Como Bispo, gozava de um discernimento lúcido, e pregava o Evangelho com palavras claras e corajosas, tanto no ensinamento dirigido a todos, como nas respostas dadas a cada um. Consciente das necessidades de uma diocese que crescia, Monsenhor Moreau multiplicou as iniciativas para a educação religiosa e escolar dos jovens, a assistência aos doentes, a organização de ajuda mútua, a constituição de novas paróquias e a formação dos candidatos ao sacerdócio.
Em todos estes sectores, ele era audaz e superava, com paciência, os obstáculos. Procurou a cooperação das Congregações religiosas para numerosas tarefas. Compreendendo todo o valor da vida consagrada, soube favorecer fundações corajosas na própria pobreza. Pessoalmente, contribuiu de maneira profunda na animação espiritual e na orientação de Institutos religiosos que surgiam, ou de novo se estabeleciam na sua diocese… Apesar da fragilidade física, ele viveu numa austeridade exigente. Não conseguiu fazer frente às suas enormes tarefas senão com a força que lhe vinha da oração.
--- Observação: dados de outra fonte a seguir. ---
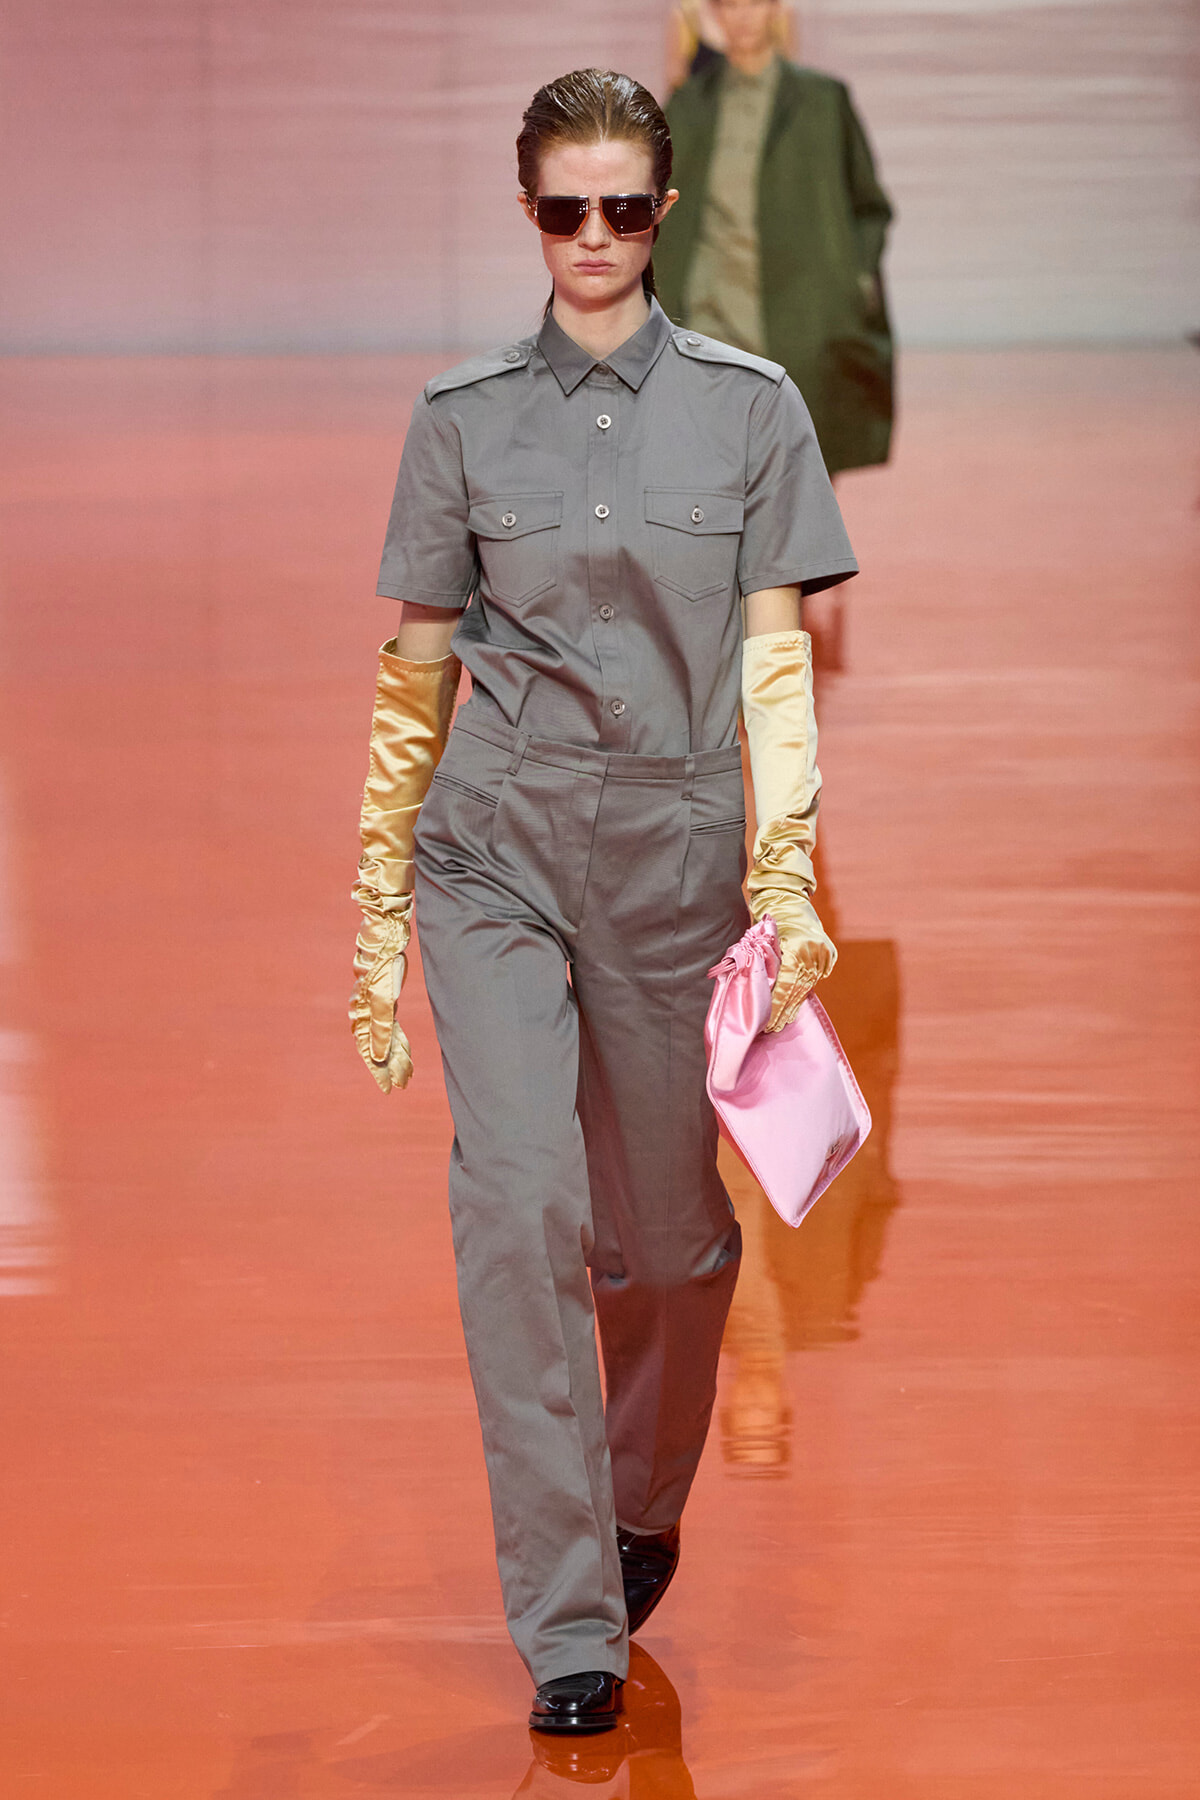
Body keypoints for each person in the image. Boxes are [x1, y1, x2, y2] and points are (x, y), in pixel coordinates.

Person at [349, 67, 856, 1736]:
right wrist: (371, 902)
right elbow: (416, 674)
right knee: (518, 1212)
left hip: (674, 862)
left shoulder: (754, 406)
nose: (592, 238)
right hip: (493, 851)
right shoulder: (460, 416)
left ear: (663, 211)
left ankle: (640, 1501)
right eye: (563, 208)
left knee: (672, 1249)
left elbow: (776, 663)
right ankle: (567, 1614)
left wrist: (782, 879)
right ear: (528, 212)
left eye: (622, 207)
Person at [655, 0, 895, 482]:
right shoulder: (687, 104)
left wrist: (852, 282)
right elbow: (659, 206)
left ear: (777, 9)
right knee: (710, 478)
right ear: (714, 15)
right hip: (708, 314)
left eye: (754, 2)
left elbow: (869, 206)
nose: (741, 15)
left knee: (800, 481)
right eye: (728, 5)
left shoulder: (823, 99)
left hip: (798, 317)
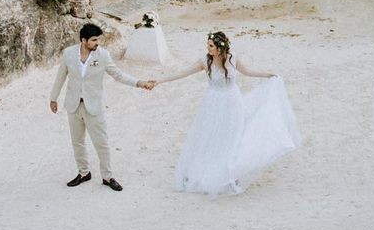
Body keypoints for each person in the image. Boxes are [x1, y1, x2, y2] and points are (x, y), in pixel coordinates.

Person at [150, 30, 300, 197]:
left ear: (220, 48)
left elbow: (248, 72)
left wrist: (268, 75)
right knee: (212, 136)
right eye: (208, 45)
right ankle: (209, 170)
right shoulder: (204, 61)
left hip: (232, 101)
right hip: (213, 103)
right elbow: (181, 73)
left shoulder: (232, 58)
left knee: (233, 135)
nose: (208, 48)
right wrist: (159, 81)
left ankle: (231, 173)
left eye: (211, 46)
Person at [49, 22, 154, 192]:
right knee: (77, 142)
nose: (97, 43)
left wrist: (139, 83)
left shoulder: (103, 56)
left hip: (93, 106)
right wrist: (53, 98)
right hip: (73, 105)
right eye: (94, 40)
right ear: (84, 40)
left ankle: (107, 176)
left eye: (98, 39)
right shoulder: (68, 54)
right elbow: (60, 76)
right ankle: (83, 173)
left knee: (102, 143)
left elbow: (118, 75)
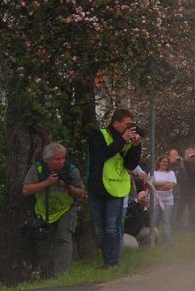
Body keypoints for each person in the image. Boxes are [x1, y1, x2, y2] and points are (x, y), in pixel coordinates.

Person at [87, 108, 142, 268]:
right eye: (127, 124)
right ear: (116, 123)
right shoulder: (98, 135)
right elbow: (101, 155)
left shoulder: (128, 139)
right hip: (98, 187)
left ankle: (112, 263)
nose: (130, 128)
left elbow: (130, 164)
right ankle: (106, 260)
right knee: (99, 229)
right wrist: (122, 140)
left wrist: (136, 146)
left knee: (113, 227)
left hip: (117, 187)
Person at [22, 142, 85, 278]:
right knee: (44, 243)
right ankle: (47, 276)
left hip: (66, 209)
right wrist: (47, 182)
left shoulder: (71, 169)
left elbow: (81, 193)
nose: (61, 162)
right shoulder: (38, 169)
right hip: (44, 210)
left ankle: (61, 275)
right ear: (48, 159)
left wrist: (68, 187)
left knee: (64, 238)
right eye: (57, 159)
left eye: (63, 158)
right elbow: (26, 190)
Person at [152, 155, 177, 244]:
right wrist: (164, 183)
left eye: (167, 162)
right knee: (154, 221)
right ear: (159, 162)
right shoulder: (153, 172)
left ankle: (165, 242)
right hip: (155, 200)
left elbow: (171, 185)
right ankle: (153, 241)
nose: (165, 163)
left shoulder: (170, 173)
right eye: (163, 161)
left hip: (167, 201)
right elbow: (152, 184)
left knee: (166, 222)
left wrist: (159, 187)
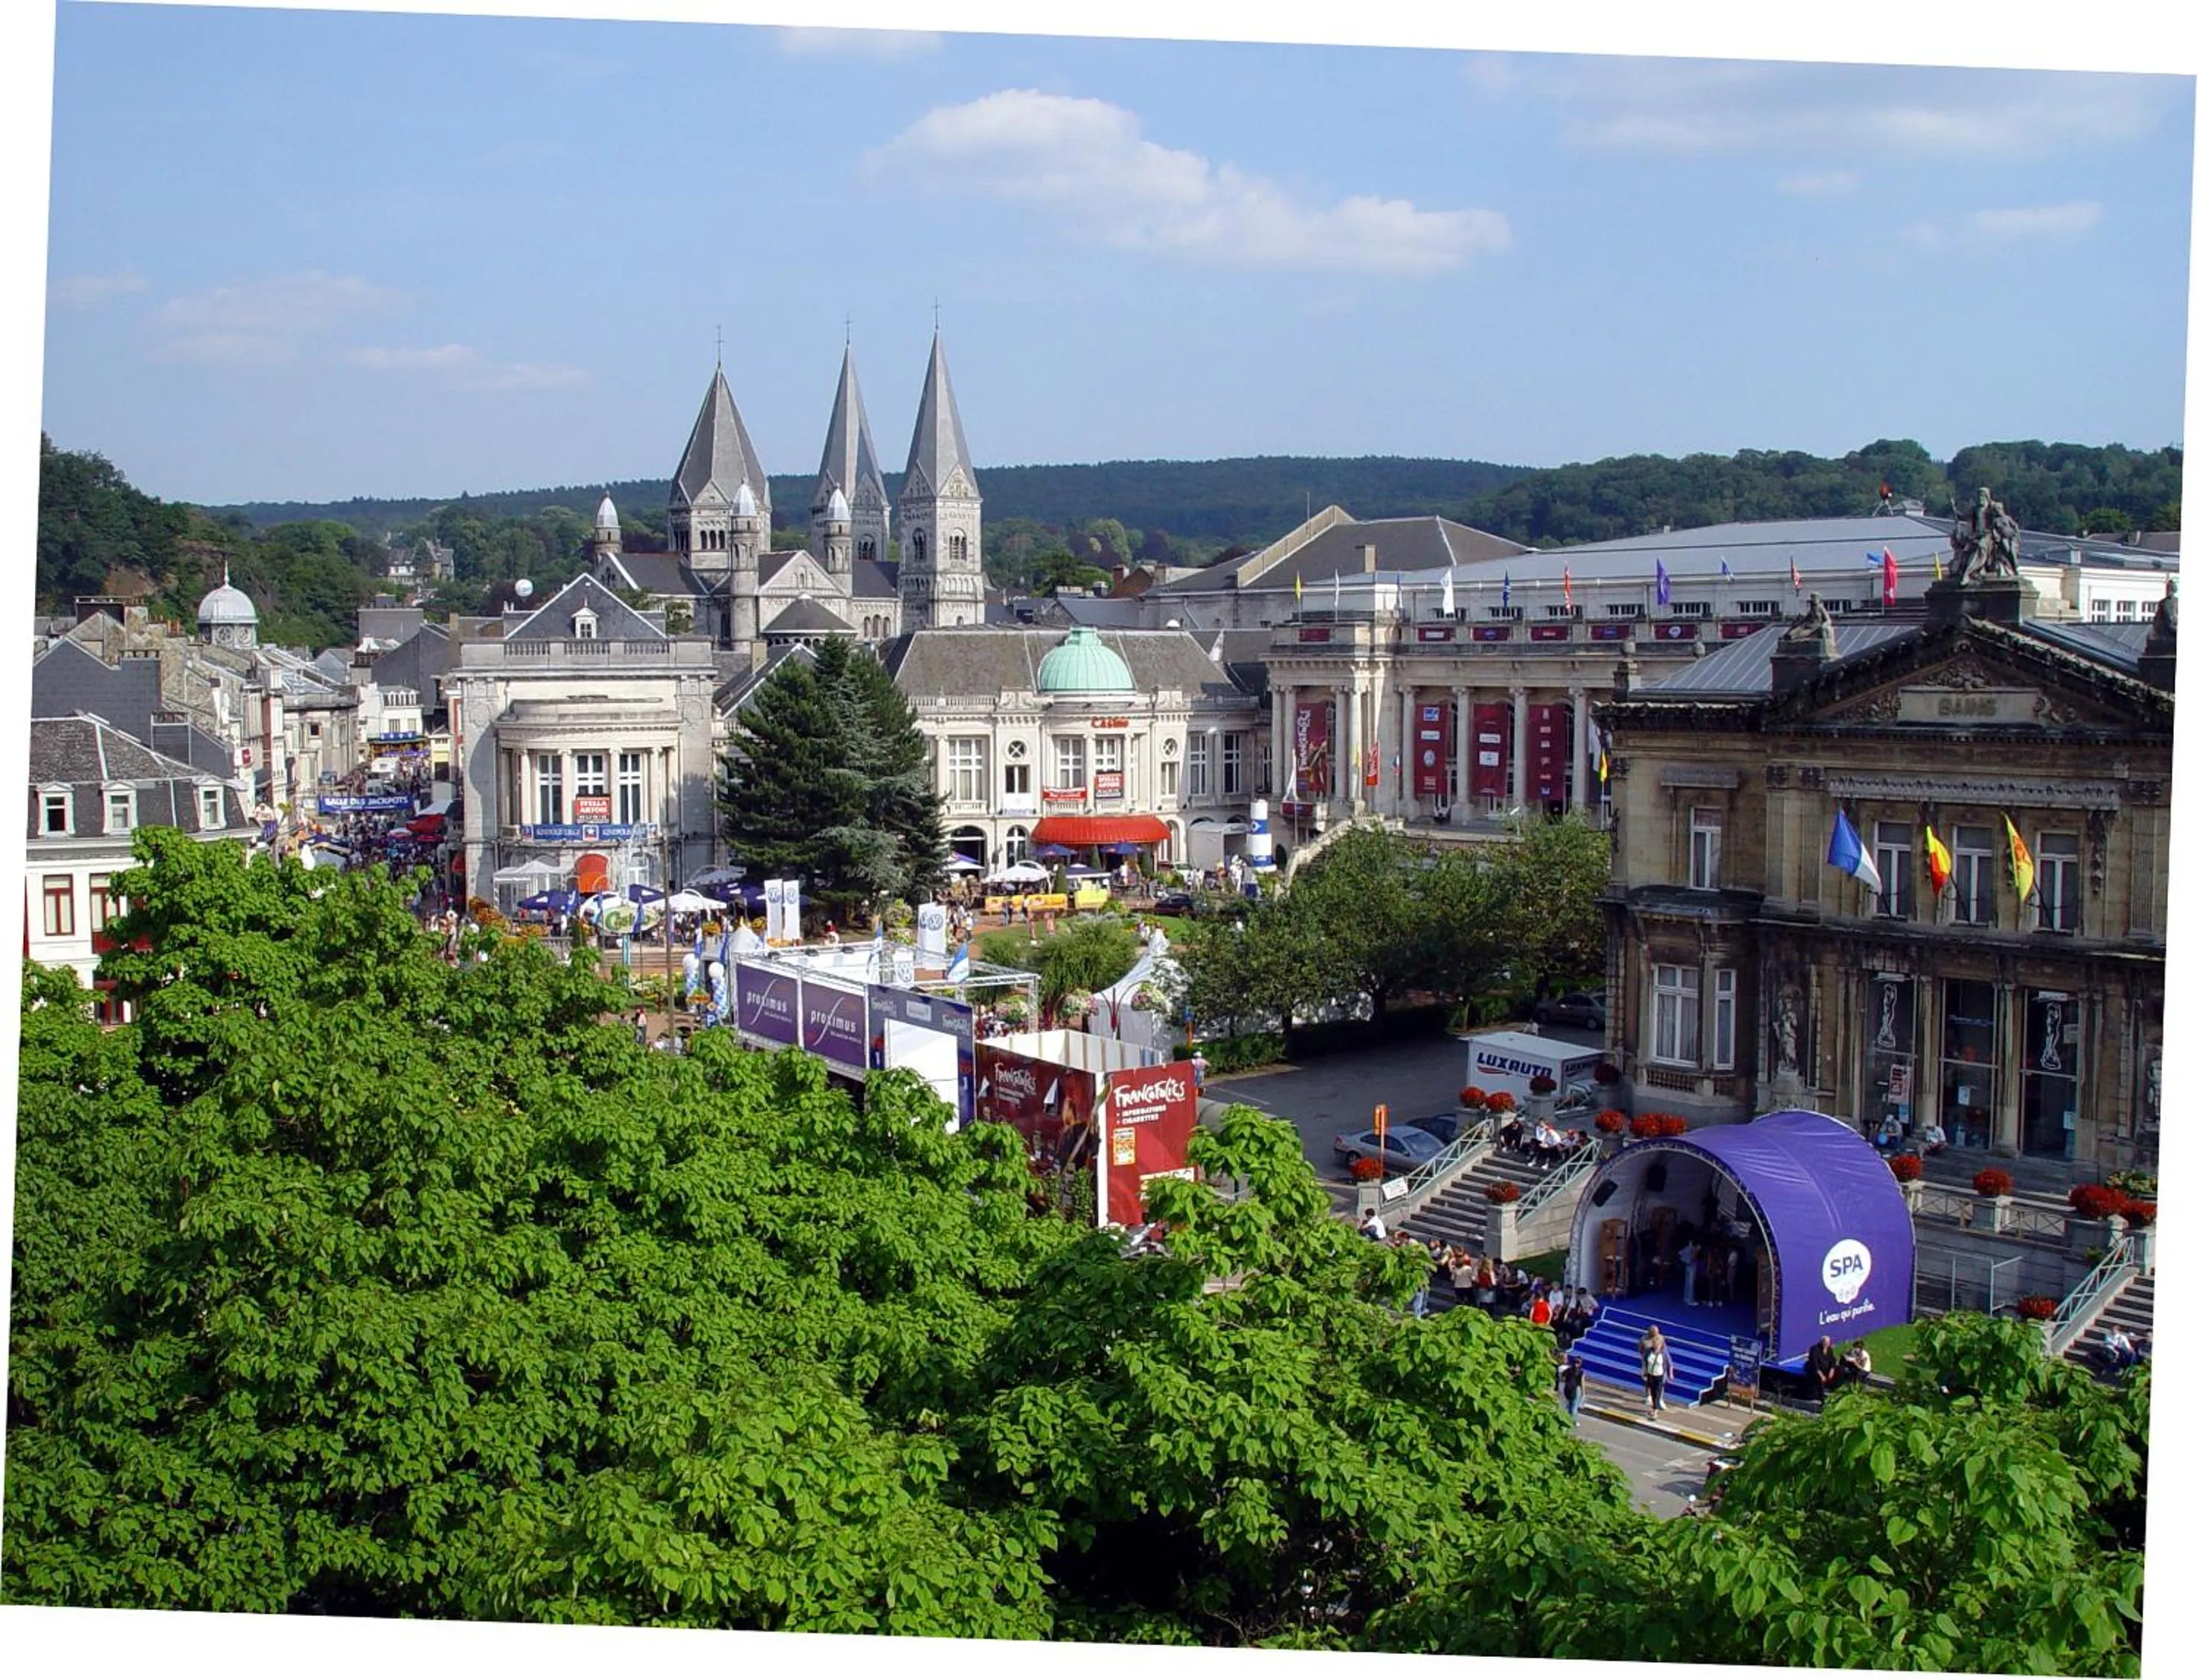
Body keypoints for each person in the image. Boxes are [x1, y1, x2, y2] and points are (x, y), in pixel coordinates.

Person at [1638, 1324, 1674, 1414]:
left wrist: (1670, 1371)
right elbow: (1641, 1351)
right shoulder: (1644, 1340)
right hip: (1650, 1363)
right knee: (1649, 1383)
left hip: (1659, 1366)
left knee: (1659, 1386)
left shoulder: (1661, 1339)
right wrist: (1644, 1363)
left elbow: (1666, 1355)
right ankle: (1649, 1396)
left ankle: (1658, 1402)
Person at [1805, 1334, 1839, 1402]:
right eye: (1826, 1343)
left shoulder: (1829, 1349)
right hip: (1816, 1370)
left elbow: (1832, 1360)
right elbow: (1815, 1364)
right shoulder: (1815, 1349)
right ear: (1822, 1342)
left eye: (1828, 1343)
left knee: (1839, 1371)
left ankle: (1834, 1389)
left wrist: (1832, 1370)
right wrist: (1821, 1375)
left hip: (1826, 1368)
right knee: (1820, 1378)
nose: (1827, 1344)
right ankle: (1821, 1397)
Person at [1558, 1352, 1587, 1426]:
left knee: (1570, 1405)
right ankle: (1571, 1421)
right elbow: (1582, 1383)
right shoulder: (1581, 1372)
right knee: (1574, 1406)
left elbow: (1562, 1378)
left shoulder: (1568, 1370)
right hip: (1576, 1390)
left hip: (1567, 1389)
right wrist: (1583, 1393)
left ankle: (1567, 1420)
Dizia muitas vezes: “não faremos bem as grandes coisas de que somos encarregados, senão mediante uma íntima união com Nosso Senhor”.
Morreu, santamente, no dia 24 de Maio de 1901, com 77 anos de idade, 54 de padre e 25 de bispo. Deixou cerca de vinte mil cartas a padres, religiosas e leigos, que tratam da vida ascética e espiritual, e provam a laboriosidade apostólica do seu ministério.
Foi beatificado, no dia 10 de Maio de 1987, pelo Papa João Paulo II. O Papa, na homilia da sua beatificação, disse: «No seguimento do Bom Pastor, Luís Zeferino Moreau consagrou a sua vida a guiar o rebanho que lhe foi confiado em S. Jacinto, no Canadá. Sacerdote, depois Bispo desta jovem diocese, ele conhecia as suas ovelhas. Trabalhava incansavelmente para lhes dar o alimento “para que os homens tivessem vida, e a tivessem em abundância”.
A sua memória litúrgica celebra-se no dia 24 de Maio.